Monday, October 12, 2009

Loyalty and Trust

@tetradian and @kvistgaard pick up an interesting statistic from the Economist.

"A survey by the Centre for Work-Life Policy, an American consultancy, found that between June 2007 and December 2008 the proportion of employees who professed loyalty to their employers slumped from 95% to 39%; the number voicing trust in them fell from 79% to 22%." [Hating what you do, Economist 8 Oct 2009]

So the figure for trust is much lower than the figure for professed loyalty. Perhaps this is not altogether surprising. You'd probably find a similar disparity if you asked married people if they were loyal to their husbands/wives, and if they trusted them. Clearly professed loyalty is not the same as actual loyalty.

I found another related statistic in the same edition of the Economist.

"According to a survey last month by TNS Sofres, a polling agency, the French have less confidence in their employers (32%) than do either Germans (47%) or Americans (54%)." [Suicide in France, Economist 8 Oct 2009]

Comparing the US figures from these two surveys, I find it curious that the figure for "confidence" is more than double the figure for "trust". Has the mood in America shifted radically in a few months - Obama's election perhaps? Have large numbers of distrustful and non-confident employees lost their jobs, therefore not being included in the later survey? Or is it simply that the two surveys were asking different questions in different ways?

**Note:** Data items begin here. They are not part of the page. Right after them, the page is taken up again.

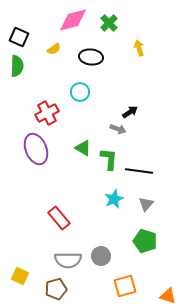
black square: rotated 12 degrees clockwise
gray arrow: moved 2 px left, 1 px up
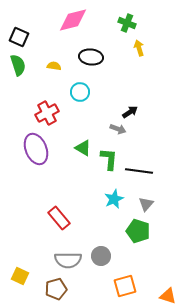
green cross: moved 18 px right; rotated 24 degrees counterclockwise
yellow semicircle: moved 17 px down; rotated 136 degrees counterclockwise
green semicircle: moved 1 px right, 1 px up; rotated 20 degrees counterclockwise
green pentagon: moved 7 px left, 10 px up
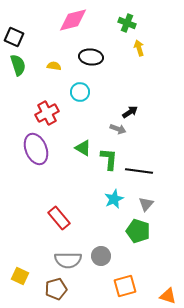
black square: moved 5 px left
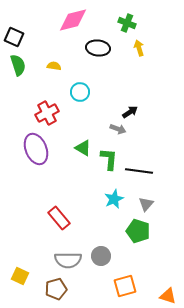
black ellipse: moved 7 px right, 9 px up
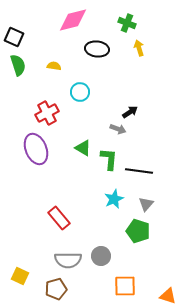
black ellipse: moved 1 px left, 1 px down
orange square: rotated 15 degrees clockwise
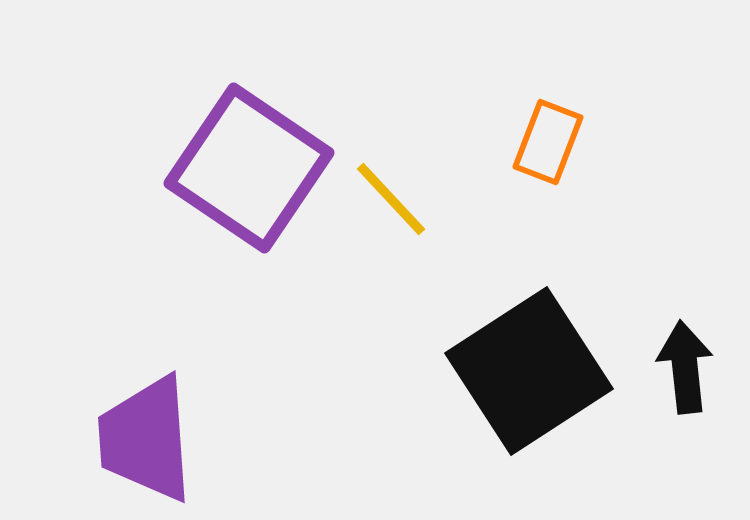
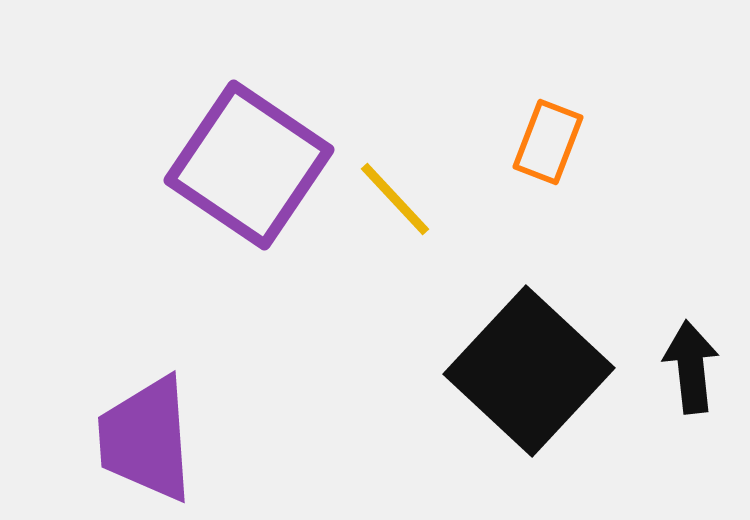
purple square: moved 3 px up
yellow line: moved 4 px right
black arrow: moved 6 px right
black square: rotated 14 degrees counterclockwise
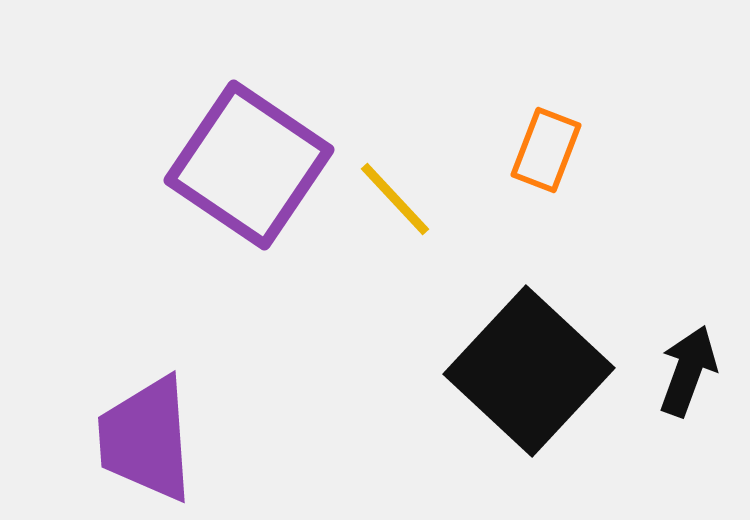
orange rectangle: moved 2 px left, 8 px down
black arrow: moved 3 px left, 4 px down; rotated 26 degrees clockwise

A more serious aspect of the story is the alarming number of suicides in French companies, most recently in France Telecom.

In the bad old days (known as Theory X) employers didn't expect loyalty or trust, they simply demanded hard work. Employees didn't love the work, they only performed when closely supervised, monitored and measured. Trade unions were formed to represent the collective interests of the workers, and got into regular disputes with management about pay and working conditions.

In the brave new world (known as Theory Y) we are all expected to love the work and treat our co-workers as a second family. Trade unions have lost much of their former power, and the individual employee is "empowered" to "go the extra mile" to serve the interests of the company and its customers in a fulfilling and career-enhancing manner.

The trouble is that most companies send mixed messages to their employees - some Theory X, some Theory Y. In some cases, these mixed messages amount to a double bind, obliging workers to adopt an irrational position, and putting them under sometimes intolerable psychological stress.

A few paragraphs ago, I suggested the hypothesis that large numbers of distrustful employees might have lost their jobs. We might think that workers who lost their jobs had been right to distrust their employers, if it wasn't for the cruel fact that distrusting your employer may be a contributory causal factor to losing your job. If you want to keep your job, you must suppress all hostile thoughts towards your employer, including distrust or disloyalty. That's the kind of double bind that can send people over the edge.